This is part of SSUC’s March Spiritual Gathering Series
which seeks wisdom found in 2019 Oscar nominated films.
Bao centres around a middle-aged Chinese woman living in Toronto. After her husband shoves three freshly-prepared bao (dumplings) into his face and heads out for the day, our protagonist watches as one remaining bao sprouts arms and legs and begins to burble like a baby.
What follows is a chance for this woman to experience all the joys, fears, and sorrows of motherhood. As her child grows, gets hurt, learns new things, and eventually begins to rebel and try to fly the nest with his fiancée, his mother – in a last-ditch attempt at holding on to her dear child – devours him.
While the experiences depicted may be specific to Chinese cultural nuances and intricacies, the themes are universal if, as viewers, we can step outside our own perspective. Our cultural signifiers might be different, we may or may not show our love through food, we may or may not see our own culture represented, but basic human emotions of protection, love, care and home are an experience that spans each of us as humans.
This moment where mom devours her dumpling boy is emotional. The first time I saw this, I gasped. I was taken aback. In an animated film that lasts 7 minutes, we might expect to laugh or to escape with some light entertainment…but this scene hits hard. This moment, as we can see by mom’s immediate reaction to what she’s done, is raw and human; it’s the pain of loss.

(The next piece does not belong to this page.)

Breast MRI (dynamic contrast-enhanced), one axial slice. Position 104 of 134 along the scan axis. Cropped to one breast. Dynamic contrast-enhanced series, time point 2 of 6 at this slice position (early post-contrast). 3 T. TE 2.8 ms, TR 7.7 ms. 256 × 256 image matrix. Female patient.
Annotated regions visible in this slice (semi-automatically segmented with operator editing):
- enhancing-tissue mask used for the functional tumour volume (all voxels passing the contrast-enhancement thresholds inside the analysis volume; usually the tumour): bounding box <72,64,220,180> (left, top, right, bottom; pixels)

I think it’s left up to us whether this moment represented a real-life argument gone wrong, a mother’s attempt to protect her son and keep him at home, or the acceptance of the irony that there was no way she could’ve kept her son safe without losing him.
If our expectations of another don’t allow the kind of freedom
- that lets a child leave home, or
- that lets others outgrow the labels and silouettes to we put around them*, or
- that lets another forge their own path, even if it means diverging from the one we expected,
then this moment in the film is saying to us that our expectations are consuming the ones we care about. We might as well eat them up.
*Mark Nepo, in his book The One Life We’re Given, describes this love in this way:
“We’re too quick to name or label people we meet without taking the time to experience the spirit they carry. And we seldom allow for those we know and love to transcend the name we’ve given them. Then, when they outgrow the silhouette we’ve put around them, we’re surprised, and even see their change as a betrayal.”
Thanks to Domee Shi’s amazing animated short, Bao, we are able to ask ourselves:
- What might happen when we loosen our grip on our all-consuming expectations…of ourselves, of others, of our aspirations?
- Where can we see that we’ve been holding on too tightly?
- What might happen if we give each other the chances we all need to be whole?